Exercise aim:
Transcribe the records that follow. Keep every word exactly, and drop the pictures.

Task input:
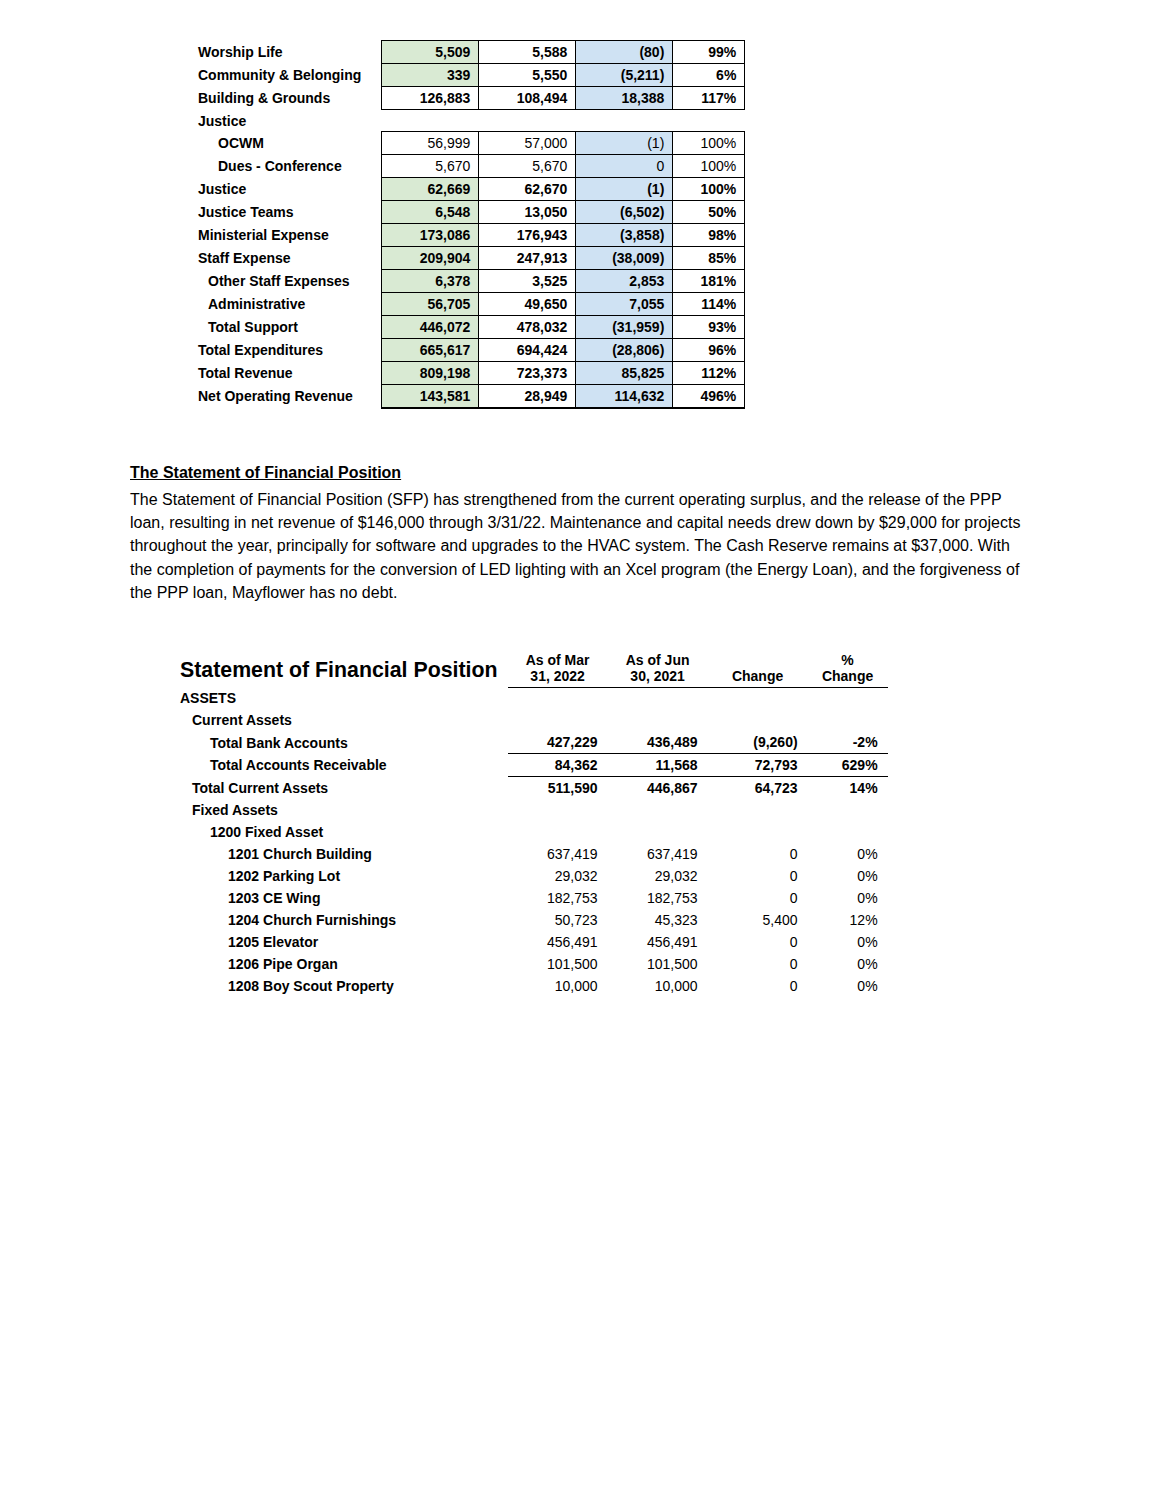| Worship Life | 5,509 | 5,588 | (80) | 99% |
| Community & Belonging | 339 | 5,550 | (5,211) | 6% |
| Building & Grounds | 126,883 | 108,494 | 18,388 | 117% |
| Justice | | | | |
| OCWM | 56,999 | 57,000 | (1) | 100% |
| Dues - Conference | 5,670 | 5,670 | 0 | 100% |
| Justice | 62,669 | 62,670 | (1) | 100% |
| Justice Teams | 6,548 | 13,050 | (6,502) | 50% |
| Ministerial Expense | 173,086 | 176,943 | (3,858) | 98% |
| Staff Expense | 209,904 | 247,913 | (38,009) | 85% |
| Other Staff Expenses | 6,378 | 3,525 | 2,853 | 181% |
| Administrative | 56,705 | 49,650 | 7,055 | 114% |
| Total Support | 446,072 | 478,032 | (31,959) | 93% |
| Total Expenditures | 665,617 | 694,424 | (28,806) | 96% |
| Total Revenue | 809,198 | 723,373 | 85,825 | 112% |
| Net Operating Revenue | 143,581 | 28,949 | 114,632 | 496% |
The Statement of Financial Position
The Statement of Financial Position (SFP) has strengthened from the current operating surplus, and the release of the PPP loan, resulting in net revenue of $146,000 through 3/31/22. Maintenance and capital needs drew down by $29,000 for projects throughout the year, principally for software and upgrades to the HVAC system. The Cash Reserve remains at $37,000. With the completion of payments for the conversion of LED lighting with an Xcel program (the Energy Loan), and the forgiveness of the PPP loan, Mayflower has no debt.
| Statement of Financial Position | As of Mar 31, 2022 | As of Jun 30, 2021 | Change | % Change |
| ASSETS | | | | |
| Current Assets | | | | |
| Total Bank Accounts | 427,229 | 436,489 | (9,260) | -2% |
| Total Accounts Receivable | 84,362 | 11,568 | 72,793 | 629% |
| Total Current Assets | 511,590 | 446,867 | 64,723 | 14% |
| Fixed Assets | | | | |
| 1200 Fixed Asset | | | | |
| 1201 Church Building | 637,419 | 637,419 | 0 | 0% |
| 1202 Parking Lot | 29,032 | 29,032 | 0 | 0% |
| 1203 CE Wing | 182,753 | 182,753 | 0 | 0% |
| 1204 Church Furnishings | 50,723 | 45,323 | 5,400 | 12% |
| 1205 Elevator | 456,491 | 456,491 | 0 | 0% |
| 1206 Pipe Organ | 101,500 | 101,500 | 0 | 0% |
| 1208 Boy Scout Property | 10,000 | 10,000 | 0 | 0% |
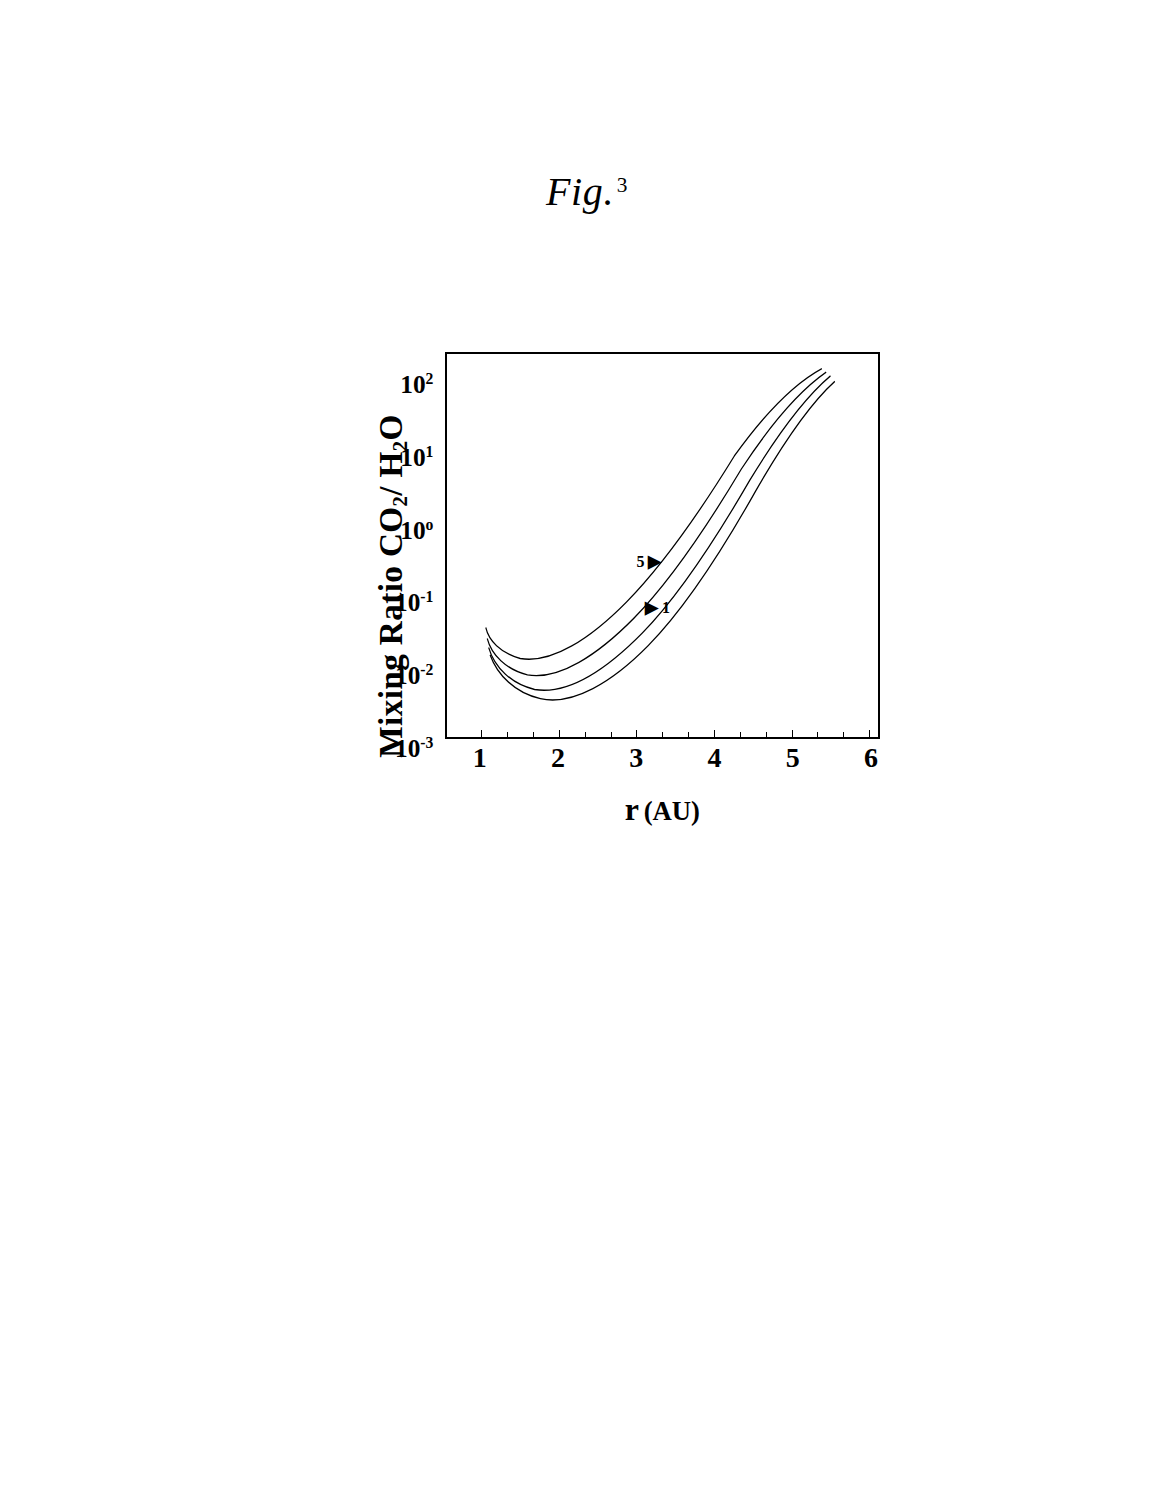Fig. 3
Mixing Ratio CO2/ H2O
102 101 10o 10-1 10-2 10-3
5 ▶
▶ 1
1 2 3 4 5 6
r(AU)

Reply to the task:
| Worship Life | 5,509 | 5,588 | (80) | 99% |
| Community & Belonging | 339 | 5,550 | (5,211) | 6% |
| Building & Grounds | 126,883 | 108,494 | 18,388 | 117% |
| Justice | | | | |
| OCWM | 56,999 | 57,000 | (1) | 100% |
| Dues - Conference | 5,670 | 5,670 | 0 | 100% |
| Justice | 62,669 | 62,670 | (1) | 100% |
| Justice Teams | 6,548 | 13,050 | (6,502) | 50% |
| Ministerial Expense | 173,086 | 176,943 | (3,858) | 98% |
| Staff Expense | 209,904 | 247,913 | (38,009) | 85% |
| Other Staff Expenses | 6,378 | 3,525 | 2,853 | 181% |
| Administrative | 56,705 | 49,650 | 7,055 | 114% |
| Total Support | 446,072 | 478,032 | (31,959) | 93% |
| Total Expenditures | 665,617 | 694,424 | (28,806) | 96% |
| Total Revenue | 809,198 | 723,373 | 85,825 | 112% |
| Net Operating Revenue | 143,581 | 28,949 | 114,632 | 496% |
The Statement of Financial Position
The Statement of Financial Position (SFP) has strengthened from the current operating surplus, and the release of the PPP loan, resulting in net revenue of $146,000 through 3/31/22. Maintenance and capital needs drew down by $29,000 for projects throughout the year, principally for software and upgrades to the HVAC system. The Cash Reserve remains at $37,000. With the completion of payments for the conversion of LED lighting with an Xcel program (the Energy Loan), and the forgiveness of the PPP loan, Mayflower has no debt.
| Statement of Financial Position | As of Mar 31, 2022 | As of Jun 30, 2021 | Change | % Change |
| ASSETS | | | | |
| Current Assets | | | | |
| Total Bank Accounts | 427,229 | 436,489 | (9,260) | -2% |
| Total Accounts Receivable | 84,362 | 11,568 | 72,793 | 629% |
| Total Current Assets | 511,590 | 446,867 | 64,723 | 14% |
| Fixed Assets | | | | |
| 1200 Fixed Asset | | | | |
| 1201 Church Building | 637,419 | 637,419 | 0 | 0% |
| 1202 Parking Lot | 29,032 | 29,032 | 0 | 0% |
| 1203 CE Wing | 182,753 | 182,753 | 0 | 0% |
| 1204 Church Furnishings | 50,723 | 45,323 | 5,400 | 12% |
| 1205 Elevator | 456,491 | 456,491 | 0 | 0% |
| 1206 Pipe Organ | 101,500 | 101,500 | 0 | 0% |
| 1208 Boy Scout Property | 10,000 | 10,000 | 0 | 0% |
Fig. 3
Mixing Ratio CO2/ H2O
102 101 10o 10-1 10-2 10-3
5 ▶
▶ 1
1 2 3 4 5 6
r(AU)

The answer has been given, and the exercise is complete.